Installation and Example Training
This section provides instructions for downloading, configuring, and running the ML research platform on the Frontier system at Oak Ridge National Laboratory.
STEP 1: Downloading the ML Research Platform
The ML research platform is a Python project managed with Git. To obtain the source code, clone the repository and switch to the frontier branch using the following commands:
git clone https://github.com/grnydawn/miles-credit.git
cd miles-credit
git checkout frontier
Note
You can also clone the repository using git protocol with git@github.com:grnydawn/miles-credit.git.
STEP 2: Creating a Python Virtual Environment and Installing Packages
Run the following make command in the top-level directory of the repository:
make venv
make install
Note
The make commands are provided for easy installation.

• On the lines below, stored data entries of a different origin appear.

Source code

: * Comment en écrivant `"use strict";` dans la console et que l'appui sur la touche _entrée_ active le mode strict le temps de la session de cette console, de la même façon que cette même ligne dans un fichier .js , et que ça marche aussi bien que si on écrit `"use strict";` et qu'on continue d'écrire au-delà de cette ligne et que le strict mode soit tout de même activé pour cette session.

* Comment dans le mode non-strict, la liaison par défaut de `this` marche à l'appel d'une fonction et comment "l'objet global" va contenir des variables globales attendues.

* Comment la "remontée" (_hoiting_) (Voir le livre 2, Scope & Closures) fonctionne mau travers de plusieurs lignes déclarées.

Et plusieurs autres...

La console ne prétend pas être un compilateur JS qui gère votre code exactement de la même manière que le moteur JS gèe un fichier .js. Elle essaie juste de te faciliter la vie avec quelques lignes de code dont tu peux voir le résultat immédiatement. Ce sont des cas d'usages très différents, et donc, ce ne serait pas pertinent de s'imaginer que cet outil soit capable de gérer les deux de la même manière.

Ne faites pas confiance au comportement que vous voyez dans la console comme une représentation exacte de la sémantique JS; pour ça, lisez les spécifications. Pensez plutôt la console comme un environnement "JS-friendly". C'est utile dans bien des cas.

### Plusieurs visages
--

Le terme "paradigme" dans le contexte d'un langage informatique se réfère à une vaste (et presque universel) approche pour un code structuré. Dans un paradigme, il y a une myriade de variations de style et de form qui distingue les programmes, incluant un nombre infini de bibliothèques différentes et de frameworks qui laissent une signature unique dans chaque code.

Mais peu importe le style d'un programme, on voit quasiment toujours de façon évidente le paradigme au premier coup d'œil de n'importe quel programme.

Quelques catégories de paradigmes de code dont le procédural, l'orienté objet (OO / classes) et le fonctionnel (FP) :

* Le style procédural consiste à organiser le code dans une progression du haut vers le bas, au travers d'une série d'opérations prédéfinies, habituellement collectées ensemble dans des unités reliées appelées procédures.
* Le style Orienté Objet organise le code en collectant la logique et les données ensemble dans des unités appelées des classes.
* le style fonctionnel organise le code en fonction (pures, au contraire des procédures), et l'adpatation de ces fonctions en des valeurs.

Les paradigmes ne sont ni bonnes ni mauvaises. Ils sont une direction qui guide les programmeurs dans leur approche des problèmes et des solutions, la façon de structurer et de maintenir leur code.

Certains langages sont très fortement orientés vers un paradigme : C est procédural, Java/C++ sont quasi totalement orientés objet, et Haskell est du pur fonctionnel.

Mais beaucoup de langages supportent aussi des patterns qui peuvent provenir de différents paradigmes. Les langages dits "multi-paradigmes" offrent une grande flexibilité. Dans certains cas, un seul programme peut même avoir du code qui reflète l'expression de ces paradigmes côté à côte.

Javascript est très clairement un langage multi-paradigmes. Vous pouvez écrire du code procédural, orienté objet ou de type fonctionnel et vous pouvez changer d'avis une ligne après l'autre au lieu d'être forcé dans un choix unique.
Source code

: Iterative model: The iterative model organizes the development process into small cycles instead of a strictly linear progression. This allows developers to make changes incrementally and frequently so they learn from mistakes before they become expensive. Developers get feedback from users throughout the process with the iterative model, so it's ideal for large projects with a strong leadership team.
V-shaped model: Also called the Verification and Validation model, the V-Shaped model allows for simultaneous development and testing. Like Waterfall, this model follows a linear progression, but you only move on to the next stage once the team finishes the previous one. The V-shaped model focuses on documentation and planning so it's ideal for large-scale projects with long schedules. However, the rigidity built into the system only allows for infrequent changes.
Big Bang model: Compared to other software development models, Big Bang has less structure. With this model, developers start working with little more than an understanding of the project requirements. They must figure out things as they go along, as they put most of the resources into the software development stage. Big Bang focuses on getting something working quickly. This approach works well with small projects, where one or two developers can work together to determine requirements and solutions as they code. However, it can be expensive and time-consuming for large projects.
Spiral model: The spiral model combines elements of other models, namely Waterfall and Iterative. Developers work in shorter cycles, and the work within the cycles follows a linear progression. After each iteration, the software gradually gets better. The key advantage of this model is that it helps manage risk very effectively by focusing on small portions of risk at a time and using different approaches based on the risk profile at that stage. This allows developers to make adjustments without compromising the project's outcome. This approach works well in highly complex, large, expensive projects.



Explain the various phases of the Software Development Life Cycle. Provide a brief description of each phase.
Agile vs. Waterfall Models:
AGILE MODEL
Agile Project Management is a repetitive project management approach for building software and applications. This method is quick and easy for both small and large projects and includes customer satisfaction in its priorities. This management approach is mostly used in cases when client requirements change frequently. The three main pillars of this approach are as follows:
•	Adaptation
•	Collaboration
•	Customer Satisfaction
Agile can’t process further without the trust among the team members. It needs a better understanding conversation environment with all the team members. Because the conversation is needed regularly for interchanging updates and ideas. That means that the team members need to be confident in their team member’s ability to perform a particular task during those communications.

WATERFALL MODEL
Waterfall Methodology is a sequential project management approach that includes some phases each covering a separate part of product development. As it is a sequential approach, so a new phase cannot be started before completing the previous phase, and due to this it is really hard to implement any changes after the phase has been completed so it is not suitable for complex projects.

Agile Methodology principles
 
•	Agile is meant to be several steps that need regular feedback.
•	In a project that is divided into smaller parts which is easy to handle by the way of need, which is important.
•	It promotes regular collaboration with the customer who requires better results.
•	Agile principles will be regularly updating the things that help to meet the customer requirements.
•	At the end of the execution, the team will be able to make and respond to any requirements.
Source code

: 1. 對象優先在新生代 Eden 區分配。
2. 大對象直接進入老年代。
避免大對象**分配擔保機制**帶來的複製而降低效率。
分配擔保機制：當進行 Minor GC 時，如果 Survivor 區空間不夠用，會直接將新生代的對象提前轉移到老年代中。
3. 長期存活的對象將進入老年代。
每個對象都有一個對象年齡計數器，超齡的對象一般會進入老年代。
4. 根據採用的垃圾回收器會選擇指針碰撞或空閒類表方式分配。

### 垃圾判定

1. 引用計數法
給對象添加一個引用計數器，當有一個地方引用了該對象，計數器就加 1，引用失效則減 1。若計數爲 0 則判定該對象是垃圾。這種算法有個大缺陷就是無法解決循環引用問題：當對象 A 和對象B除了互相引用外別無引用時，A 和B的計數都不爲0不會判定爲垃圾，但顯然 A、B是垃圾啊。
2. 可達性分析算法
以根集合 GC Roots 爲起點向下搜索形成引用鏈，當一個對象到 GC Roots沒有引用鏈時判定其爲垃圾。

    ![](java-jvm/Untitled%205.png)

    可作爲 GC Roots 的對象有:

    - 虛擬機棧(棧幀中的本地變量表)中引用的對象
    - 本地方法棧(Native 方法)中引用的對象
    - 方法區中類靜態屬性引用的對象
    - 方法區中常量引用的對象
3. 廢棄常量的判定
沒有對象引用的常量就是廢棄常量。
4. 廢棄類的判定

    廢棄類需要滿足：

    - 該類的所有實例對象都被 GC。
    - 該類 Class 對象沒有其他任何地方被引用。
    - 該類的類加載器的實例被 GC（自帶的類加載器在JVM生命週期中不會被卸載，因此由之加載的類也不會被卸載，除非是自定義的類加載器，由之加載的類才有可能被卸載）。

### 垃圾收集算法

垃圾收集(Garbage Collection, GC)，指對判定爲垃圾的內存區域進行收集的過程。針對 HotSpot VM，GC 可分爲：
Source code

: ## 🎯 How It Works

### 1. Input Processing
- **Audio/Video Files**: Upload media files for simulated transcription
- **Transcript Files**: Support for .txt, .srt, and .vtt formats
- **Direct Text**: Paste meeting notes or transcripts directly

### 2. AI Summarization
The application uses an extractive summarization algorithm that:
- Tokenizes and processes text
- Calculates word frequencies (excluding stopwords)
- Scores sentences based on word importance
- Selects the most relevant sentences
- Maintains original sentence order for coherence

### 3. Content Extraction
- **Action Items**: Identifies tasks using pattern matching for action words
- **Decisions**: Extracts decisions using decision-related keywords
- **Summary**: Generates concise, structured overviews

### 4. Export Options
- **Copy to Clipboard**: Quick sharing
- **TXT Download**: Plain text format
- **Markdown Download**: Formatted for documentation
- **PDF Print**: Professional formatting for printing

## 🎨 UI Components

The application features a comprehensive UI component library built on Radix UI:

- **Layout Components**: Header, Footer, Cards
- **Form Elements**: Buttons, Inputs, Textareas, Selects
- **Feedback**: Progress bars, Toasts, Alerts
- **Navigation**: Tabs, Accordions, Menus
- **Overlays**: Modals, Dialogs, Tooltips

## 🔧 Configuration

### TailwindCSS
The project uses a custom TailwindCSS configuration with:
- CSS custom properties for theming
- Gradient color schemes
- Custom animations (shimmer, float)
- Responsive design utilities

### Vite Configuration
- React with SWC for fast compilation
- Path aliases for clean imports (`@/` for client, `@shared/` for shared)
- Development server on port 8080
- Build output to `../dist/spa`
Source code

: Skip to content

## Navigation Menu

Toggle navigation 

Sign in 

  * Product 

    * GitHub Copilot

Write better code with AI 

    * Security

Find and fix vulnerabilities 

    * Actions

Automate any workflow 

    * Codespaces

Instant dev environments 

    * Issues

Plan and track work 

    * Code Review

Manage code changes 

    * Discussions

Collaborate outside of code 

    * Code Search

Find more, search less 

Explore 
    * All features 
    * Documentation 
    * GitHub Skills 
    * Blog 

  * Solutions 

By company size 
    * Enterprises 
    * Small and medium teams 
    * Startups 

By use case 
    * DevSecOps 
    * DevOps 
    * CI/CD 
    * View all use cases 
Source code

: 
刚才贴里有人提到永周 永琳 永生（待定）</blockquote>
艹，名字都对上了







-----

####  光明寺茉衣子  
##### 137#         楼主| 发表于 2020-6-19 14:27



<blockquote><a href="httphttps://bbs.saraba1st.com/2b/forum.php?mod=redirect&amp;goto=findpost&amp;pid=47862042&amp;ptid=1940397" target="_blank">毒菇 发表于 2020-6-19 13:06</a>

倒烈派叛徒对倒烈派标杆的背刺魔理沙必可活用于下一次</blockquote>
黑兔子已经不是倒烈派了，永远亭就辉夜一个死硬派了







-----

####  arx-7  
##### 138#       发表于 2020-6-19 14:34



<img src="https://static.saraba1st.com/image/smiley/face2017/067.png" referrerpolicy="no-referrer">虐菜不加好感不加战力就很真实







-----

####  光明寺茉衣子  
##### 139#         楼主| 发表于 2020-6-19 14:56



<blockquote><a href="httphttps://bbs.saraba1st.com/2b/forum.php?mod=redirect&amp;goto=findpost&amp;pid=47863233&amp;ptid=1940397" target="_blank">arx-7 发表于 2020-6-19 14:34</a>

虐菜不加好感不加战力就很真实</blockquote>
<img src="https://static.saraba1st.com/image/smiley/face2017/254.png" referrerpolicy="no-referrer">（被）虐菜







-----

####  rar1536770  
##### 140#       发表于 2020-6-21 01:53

Please refer to the Makefile for details about the commands.
STEP 3: Training a Model on a Frontier Node
Note
This section explains how to run the model on an interactive Frontier node rather than in batch mode.
First, update the output path(save_loc) to a location where you have write permissions in frontier_xformer.xml in the config sub-directory, as shown below.
# the location to save your workspace, it will have
# (1) pbs script, (2) a copy of this config, (3) model weights, (4) training_log.csv
# if save_loc does not exist, it will be created automatically
save_loc: '/ccs/home/grnydawn/scrfrontier/data/credit-output/example/'
seed: 1000 # random seeed
Next, obtain an allocation on an interactive Frontier computing node.
salloc -A <ACCOUNT> -J inter -t 2:00:00 -q debug -N 1
Next, retrieve the name of the node using the hostname command.
hostname
Finally, run the following commands to execute the CrossFormer model on the node.
export MASTER_ADDR=<HOSTNAME>
export MASTER_PORT=29500
cd <CREDIT_REPO>
make train_xformer_srun
Note
<HOSTNAME> is the same name displayed when running the hostname command above.
<CREDIT_REPO> is the top-level directory of the Git repository.
The make commands are provided for easy execution of training. Please refer to the Makefile for details about the commands.
Note
The training configurations is specified in <CREDIT_REPO>/config/frontier_xformer.yml
The input data files used in the example training are located under /lustre/orion/atm112/world-shared/grnydawn/data/CREDIT, which is a part of files provided from https://app.globus.org/file-manager/collections/2fc90d8f-10b7-44e1-a6a5-cf844112822e/overview
If you are interested in downloading the files used for this example training, please download the files listed below and adjust the data file paths in <CREDIT_REPO>/config/frontier_xformer.yml.
All_2010_staged.mean.LatLonLev.nc
All_2010_staged.std.LatLonLev.nc
SixHourly_TOTAL_2017-01-01_2017-12-31_staged.zarr
SixHourly_TOTAL_2018-01-01_2018-12-31_staged.zarr
SixHourly_TOTAL_2019-01-01_2019-12-31_staged.zarr
SixHourly_TOTAL_2020-01-01_2020-12-31_staged.zarr
SixHourly_TOTAL_2021-01-01_2021-12-31_staged.zarr
static_operation_ERA5_zhght.nc
Once all the above steps are completed successfully, the training progress will be displayed on the screen with progress bar indicators.